== Segment start ==

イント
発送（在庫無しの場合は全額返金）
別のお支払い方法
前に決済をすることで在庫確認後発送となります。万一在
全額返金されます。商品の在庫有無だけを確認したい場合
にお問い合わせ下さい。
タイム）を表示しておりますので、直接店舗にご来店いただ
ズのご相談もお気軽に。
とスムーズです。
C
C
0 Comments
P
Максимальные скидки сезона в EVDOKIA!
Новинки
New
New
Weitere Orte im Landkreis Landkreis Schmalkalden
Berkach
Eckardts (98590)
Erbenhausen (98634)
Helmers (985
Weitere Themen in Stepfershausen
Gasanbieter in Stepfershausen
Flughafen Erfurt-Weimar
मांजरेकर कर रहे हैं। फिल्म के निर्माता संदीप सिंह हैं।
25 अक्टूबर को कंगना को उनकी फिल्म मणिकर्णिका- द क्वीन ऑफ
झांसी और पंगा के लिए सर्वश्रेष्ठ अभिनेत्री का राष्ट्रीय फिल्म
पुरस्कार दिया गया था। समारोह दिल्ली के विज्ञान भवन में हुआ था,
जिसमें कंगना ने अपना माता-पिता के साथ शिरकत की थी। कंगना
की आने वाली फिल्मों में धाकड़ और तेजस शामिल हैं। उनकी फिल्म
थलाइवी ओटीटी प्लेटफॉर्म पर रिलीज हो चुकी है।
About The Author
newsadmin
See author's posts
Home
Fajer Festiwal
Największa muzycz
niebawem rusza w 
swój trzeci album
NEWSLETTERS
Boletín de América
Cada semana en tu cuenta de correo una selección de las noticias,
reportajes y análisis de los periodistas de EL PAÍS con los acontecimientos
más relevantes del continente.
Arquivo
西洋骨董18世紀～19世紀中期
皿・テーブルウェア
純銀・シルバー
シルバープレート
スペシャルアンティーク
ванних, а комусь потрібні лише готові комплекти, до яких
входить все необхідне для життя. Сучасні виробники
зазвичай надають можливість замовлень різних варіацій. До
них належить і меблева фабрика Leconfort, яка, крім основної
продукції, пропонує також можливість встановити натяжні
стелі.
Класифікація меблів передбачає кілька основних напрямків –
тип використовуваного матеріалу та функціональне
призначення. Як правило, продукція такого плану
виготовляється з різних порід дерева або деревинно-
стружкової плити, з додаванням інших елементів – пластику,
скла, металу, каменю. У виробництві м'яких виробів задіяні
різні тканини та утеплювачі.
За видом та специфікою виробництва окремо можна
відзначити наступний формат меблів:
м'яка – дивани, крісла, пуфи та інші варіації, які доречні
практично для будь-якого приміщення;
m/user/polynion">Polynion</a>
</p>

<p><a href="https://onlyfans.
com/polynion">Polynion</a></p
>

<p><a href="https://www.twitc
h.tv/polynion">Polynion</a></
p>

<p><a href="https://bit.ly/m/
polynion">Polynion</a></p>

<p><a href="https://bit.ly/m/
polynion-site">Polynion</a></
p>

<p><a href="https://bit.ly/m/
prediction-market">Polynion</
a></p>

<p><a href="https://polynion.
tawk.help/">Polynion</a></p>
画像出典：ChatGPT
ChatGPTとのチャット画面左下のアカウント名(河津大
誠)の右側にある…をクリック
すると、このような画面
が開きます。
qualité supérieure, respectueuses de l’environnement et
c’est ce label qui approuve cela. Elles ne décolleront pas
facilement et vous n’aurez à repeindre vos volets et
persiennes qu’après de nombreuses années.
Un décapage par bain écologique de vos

== Segment end ==

#### [Your instructions]
From the records given above, copy all lines containing "різних".

#### [Answer for the task]
зазвичай надають можливість замовлень різних варіацій. До
виготовляється з різних порід дерева або деревинно-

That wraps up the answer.